Checking if given preorder traversal is valid BST

Question

I was writing code to check from preorder traversal if it is a valid BST. e.g preorder traversal 1,2,4,3,5 is valid BST while 1,3,4,2 is not

I built whole tree from that preorder sequence and then checked if that tree is a valid BST. This is O(N) solutions with respect to both space and time complexity.

Does anybody have good approach than this? I have intuition that we can do this in O(1) extra space.

Answer 1

Checking whether a permutation of 1..n is a preorder of a valid BST (that BST, if it exists, is unique; imreal's answer is not a counterexample because the second reconstruction is not sorted) is equivalent to testing whether that permutation is stack-sortable, i.e., avoids the 231-pattern. I can't seem to find any linear-time constant-space algorithm under any of these names, which would tend to suggest given the amount of attention that this problem has attracted that no one knows of a constant extra space solution.

If you're willing to assume a read/write input that can be destroyed, then there's a linear-time algorithm that uses constant extra space.
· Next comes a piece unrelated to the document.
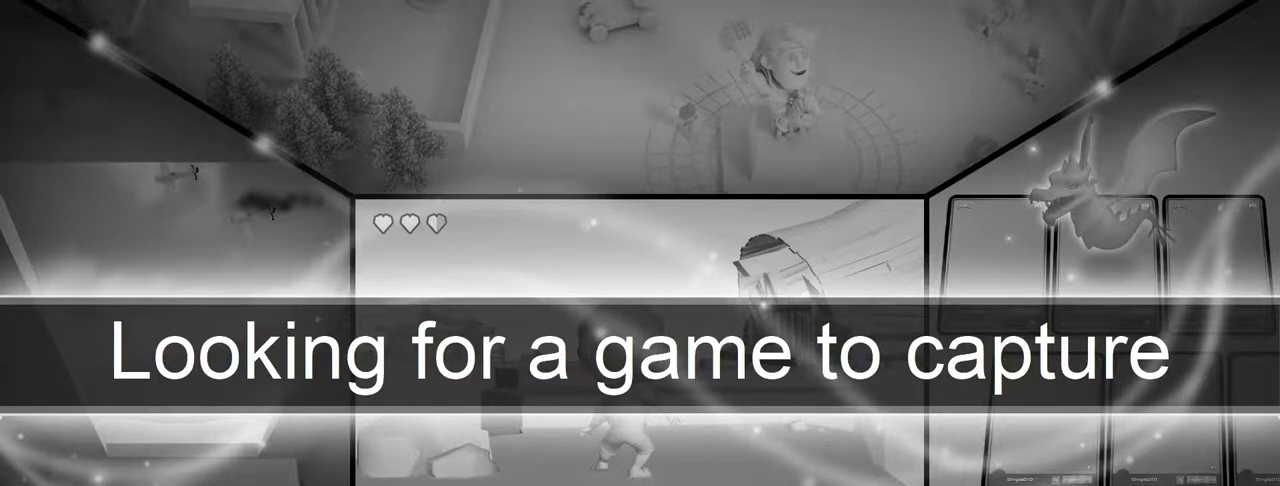
{"buttons": ["L2"], "left_stick": "center", "right_stick": "center", "events": [[17, "left_stick", "left"], [33, "L2", "down"], [417, "left_stick", "center"]]}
It's not necessary to reconstruct the tree separately and then test it. Here's some Python to that effect.

def isbstpreorder(iterable):
    lowerbound = None
    stack = []
    for x in iterable:
        if lowerbound is not None and x < lowerbound: return False
        while stack and stack[-1] < x: lowerbound = stack.pop()
        stack.append(x)
    return True

To eliminate the separate storage for the stack, store it in a prefix of the input list.

Answer 2

The idea is to check if the input array can be divided into two sub arrays representing the left and the right sub tree. Obviously, this has to be done recursively.
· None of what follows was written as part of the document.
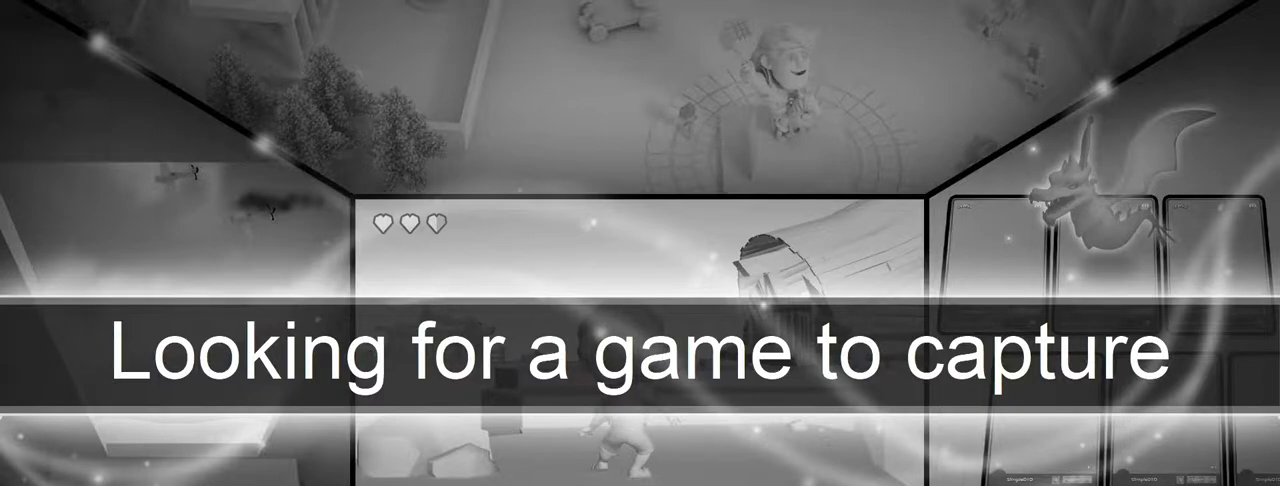
{"buttons": ["L2"], "left_stick": "center", "right_stick": "center", "events": [[167, "left_stick", "up-right"], [250, "left_stick", "center"]]}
Here's some tested Java code to illustrate the same:

import java.util.ArrayList;
import java.util.List;


public class PreOrderBSTCheck {

    /**
     * @param args
     */
    public static void main(String[] args) {

        String ipStr = "1 4 2 3";
        String[] ipArr = ipStr.split(" ");

        int[] intArr = new int[ipArr.length];
        List<Integer> listArr = new ArrayList<Integer>();

        for(int i = 0 ; i < ipArr.length ; i++)
        {
            intArr[i] = Integer.parseInt(ipArr[i]);
            listArr.add(intArr[i]);
        }
        //System.out.println("List size: "+listArr.size());
        if(checkTree(listArr))
            System.out.println("Valid");
        else
            System.out.println("Invalid");
    }

    public static boolean checkTree(List<Integer> arr)
    {
        if(arr.size() == 1)
        {
            return true;
        }

        List<Integer> left = new ArrayList<Integer>();
        List<Integer> right = new ArrayList<Integer>();

        Integer root = arr.get(0);
        int idx = 1;

        //adding left subtree nodes
        while(arr.get(idx) < root)
        {
            left.add(arr.get(idx++));

            if(idx >= arr.size())
                break;
        }

        //adding right subtree nodes
        if(! (idx >= arr.size()))
            while(arr.get(idx) > root)
            {
                right.add(arr.get(idx++));

                if(idx >= arr.size())
                    break;
            }

        if(left.size() + right.size() == arr.size() - 1)
        {
            if(left.size()==0)
            {
                return true && checkTree(right);
            }
            else if(right.size() == 0)
            {
                return true && checkTree(left);
            }
            else
            {
                return checkTree(left) && checkTree(right);
            }
        }
        else
        {
            return false;
        }

    }

}